▶ [Texto extraído]:
⁂

Alain se despierta un día temprano y le agarra un ACV. La brutalidad de la escena no se condice para nada con el tono más bien cándido que dominará la película: el protagonista está en la cama, no entiende qué le pasa, se toca el brazo y no lo siente. Se despierta de nuevo, esta vez tirado en el suelo, se levanta arrastrándose, se viste y baja a que le sirvan el desayuno como si nada hubiera sucedido. No se sabe si el hombre no entiende del todo la gravedad de su situación o si sigue bajo los efectos del ataque y no comprende. Sale a la calle, se cae y lo llevan al hospital. Ahí se le explica todo, la película adopta definitivamente los aires de una comedia amable y se olvida de ese comienzo más bien crudo. Se olvida en un sentido fuerte: lo que sigue es el relato de un gruñón algo malvado que debe aprender a convivir con los otros y a disfrutar de la vida. Un Scrooge francés, digamos, esta vez bajo el traje de un empresario de la industria automotriz que tiene que enmendar un pasado de fastidios y malos tratos.
El director Hervé Mimran no está del todo convencido con la idea, sin embargo: tal vez crea que la historia de Alain no alcanza y suma una trama secundaria arrancada prácticamente de otro universo. Se trata de la terapista de Alain, una chica árabe adoptada por franceses que busca sin suerte conocer la identidad de su madre. La pareja de protagonistas está servida, entonces: un empresario sin escrúpulos es devastado por una enfermedad imprevista y puesto al cuidado de Jeanne, que trabaja en un hospital público con pacientes afectados por ACV y los ayuda a recuperarse. Eso, el encuentro de los dos, cambia todo: la película ya no promete la caída y posterior ascenso de un hombre despreciable, sino un lento proceso de reaprendizaje. Alain perdió competencias lingüísticas que Jeanne trata de recomponer con ejercicios; reaprendizaje, a fin de cuentas, que es tan neurológico como moral: de lo que evidentemente se trata es enseñar a Alain a ser una buena persona, y la encargada de semejante tarea es Jeanne, un personaje cristalino, incontestable, con ese hálito de santidad que otorgan el servicio y el abandono; un estereotipo confeccionado rigurosamente a la medida de la corrección política.

⁂

▶ [Datos registrados]:
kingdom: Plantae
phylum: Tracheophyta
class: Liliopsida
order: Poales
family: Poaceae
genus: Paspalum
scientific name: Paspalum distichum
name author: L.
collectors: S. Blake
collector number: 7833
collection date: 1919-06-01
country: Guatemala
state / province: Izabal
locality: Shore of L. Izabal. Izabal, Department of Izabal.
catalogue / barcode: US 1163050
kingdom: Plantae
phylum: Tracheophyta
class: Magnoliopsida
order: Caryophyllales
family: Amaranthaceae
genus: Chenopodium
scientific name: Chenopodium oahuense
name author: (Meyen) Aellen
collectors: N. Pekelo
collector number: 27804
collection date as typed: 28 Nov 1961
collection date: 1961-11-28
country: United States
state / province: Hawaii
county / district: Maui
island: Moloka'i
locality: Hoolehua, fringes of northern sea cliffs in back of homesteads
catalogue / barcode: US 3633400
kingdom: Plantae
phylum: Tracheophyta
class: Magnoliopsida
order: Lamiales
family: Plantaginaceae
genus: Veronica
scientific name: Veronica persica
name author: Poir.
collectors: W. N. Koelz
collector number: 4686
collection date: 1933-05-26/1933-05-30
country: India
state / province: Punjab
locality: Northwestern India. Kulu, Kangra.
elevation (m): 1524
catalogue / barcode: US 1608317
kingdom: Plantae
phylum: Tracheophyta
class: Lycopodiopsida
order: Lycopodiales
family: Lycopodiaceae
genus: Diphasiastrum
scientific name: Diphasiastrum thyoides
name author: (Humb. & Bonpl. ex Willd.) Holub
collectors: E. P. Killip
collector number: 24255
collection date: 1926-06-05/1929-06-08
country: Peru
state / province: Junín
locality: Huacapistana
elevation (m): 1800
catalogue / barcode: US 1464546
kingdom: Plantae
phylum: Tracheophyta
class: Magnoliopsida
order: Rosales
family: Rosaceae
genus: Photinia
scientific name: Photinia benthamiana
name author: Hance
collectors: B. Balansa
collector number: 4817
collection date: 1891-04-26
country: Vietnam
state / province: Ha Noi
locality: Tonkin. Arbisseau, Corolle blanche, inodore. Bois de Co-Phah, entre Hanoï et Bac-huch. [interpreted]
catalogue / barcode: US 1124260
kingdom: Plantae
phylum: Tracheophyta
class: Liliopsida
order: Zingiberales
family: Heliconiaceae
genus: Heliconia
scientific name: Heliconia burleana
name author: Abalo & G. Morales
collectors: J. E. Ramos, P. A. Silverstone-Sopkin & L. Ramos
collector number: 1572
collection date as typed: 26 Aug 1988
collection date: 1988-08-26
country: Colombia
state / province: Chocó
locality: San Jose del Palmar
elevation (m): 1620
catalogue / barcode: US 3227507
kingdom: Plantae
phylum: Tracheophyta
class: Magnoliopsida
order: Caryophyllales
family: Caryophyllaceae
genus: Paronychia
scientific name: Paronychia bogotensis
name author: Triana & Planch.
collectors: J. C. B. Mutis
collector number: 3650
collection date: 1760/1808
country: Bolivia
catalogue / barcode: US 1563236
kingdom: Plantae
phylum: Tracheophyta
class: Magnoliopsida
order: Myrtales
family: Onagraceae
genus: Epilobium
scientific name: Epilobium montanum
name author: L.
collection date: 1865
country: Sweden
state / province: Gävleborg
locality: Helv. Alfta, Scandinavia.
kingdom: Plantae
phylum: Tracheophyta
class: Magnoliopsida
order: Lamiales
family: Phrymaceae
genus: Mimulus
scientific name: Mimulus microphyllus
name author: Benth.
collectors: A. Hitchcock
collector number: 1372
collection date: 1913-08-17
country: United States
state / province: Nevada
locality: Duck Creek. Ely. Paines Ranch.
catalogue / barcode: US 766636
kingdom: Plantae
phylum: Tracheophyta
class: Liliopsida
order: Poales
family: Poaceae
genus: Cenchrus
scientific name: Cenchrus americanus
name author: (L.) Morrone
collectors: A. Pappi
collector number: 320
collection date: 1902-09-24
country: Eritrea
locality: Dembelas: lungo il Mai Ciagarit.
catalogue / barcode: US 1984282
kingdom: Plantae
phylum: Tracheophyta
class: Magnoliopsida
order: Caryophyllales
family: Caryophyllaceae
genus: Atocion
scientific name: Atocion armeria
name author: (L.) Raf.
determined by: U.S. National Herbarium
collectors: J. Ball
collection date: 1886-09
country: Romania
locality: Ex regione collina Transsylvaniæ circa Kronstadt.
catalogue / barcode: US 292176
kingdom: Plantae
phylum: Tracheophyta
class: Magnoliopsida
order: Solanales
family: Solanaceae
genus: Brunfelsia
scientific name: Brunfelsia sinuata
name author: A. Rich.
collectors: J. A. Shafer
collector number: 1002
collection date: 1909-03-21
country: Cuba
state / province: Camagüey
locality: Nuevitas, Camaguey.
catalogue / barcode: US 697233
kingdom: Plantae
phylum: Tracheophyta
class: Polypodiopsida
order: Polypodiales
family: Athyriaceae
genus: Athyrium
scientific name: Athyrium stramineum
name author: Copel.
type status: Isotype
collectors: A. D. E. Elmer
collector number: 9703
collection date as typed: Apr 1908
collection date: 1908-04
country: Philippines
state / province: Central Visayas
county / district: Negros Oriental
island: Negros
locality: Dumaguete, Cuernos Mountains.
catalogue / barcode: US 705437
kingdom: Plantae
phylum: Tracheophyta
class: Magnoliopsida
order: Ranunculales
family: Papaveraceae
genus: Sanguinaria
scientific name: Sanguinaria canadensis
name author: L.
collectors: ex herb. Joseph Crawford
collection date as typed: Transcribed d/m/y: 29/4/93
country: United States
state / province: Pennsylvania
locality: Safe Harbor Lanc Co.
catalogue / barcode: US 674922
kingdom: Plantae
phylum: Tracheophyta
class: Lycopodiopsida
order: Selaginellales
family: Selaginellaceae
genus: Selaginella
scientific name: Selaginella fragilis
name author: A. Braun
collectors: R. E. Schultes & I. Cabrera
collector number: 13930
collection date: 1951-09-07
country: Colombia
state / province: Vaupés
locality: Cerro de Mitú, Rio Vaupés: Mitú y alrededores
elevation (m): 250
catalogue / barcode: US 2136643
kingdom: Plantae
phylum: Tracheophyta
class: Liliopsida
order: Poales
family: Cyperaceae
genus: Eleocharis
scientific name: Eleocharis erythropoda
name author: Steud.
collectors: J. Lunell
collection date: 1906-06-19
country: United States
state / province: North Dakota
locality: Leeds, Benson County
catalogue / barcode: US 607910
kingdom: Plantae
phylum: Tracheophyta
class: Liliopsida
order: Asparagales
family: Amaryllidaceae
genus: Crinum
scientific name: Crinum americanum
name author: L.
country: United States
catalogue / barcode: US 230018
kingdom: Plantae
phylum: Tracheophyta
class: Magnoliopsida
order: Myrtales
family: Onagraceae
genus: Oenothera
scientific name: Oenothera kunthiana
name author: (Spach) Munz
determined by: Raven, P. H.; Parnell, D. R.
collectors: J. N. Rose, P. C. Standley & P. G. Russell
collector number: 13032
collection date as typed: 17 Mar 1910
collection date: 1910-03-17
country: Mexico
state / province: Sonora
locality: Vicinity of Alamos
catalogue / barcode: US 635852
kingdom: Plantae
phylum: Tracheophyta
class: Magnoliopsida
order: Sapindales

⁂

▶ [Partes del ejercicio]:
• A. Responda estas preguntas con datos de la reseña:
(i) ¿En qué industria trabaja Alain como empresario?
(ii) ¿Dónde trabaja Jeanne y con qué pacientes?
(iii) ¿Qué busca sin suerte la terapista de Alain?
• B. Indique si cada afirmación concuerda con la reseña. Responda sí o no y cite las palabras del texto que lo deciden.
(i) Cuando Alain se despierta por segunda vez, está en el suelo.
(ii) Alain es llevado al hospital sin haber salido a la calle.
(iii) La reseña presenta el reaprendizaje de Alain como solo neurológico.

▶ [Soluciones]:
• A.
(i) En la industria automotriz.
(ii) En un hospital público, con pacientes afectados por ACV.
(iii) Conocer la identidad de su madre.

• B.
(i) Sí: "Se despierta de nuevo, esta vez tirado en el suelo".
(ii) No: "Sale a la calle, se cae y lo llevan al hospital".
(iii) No: "reaprendizaje, a fin de cuentas, que es tan neurológico como moral".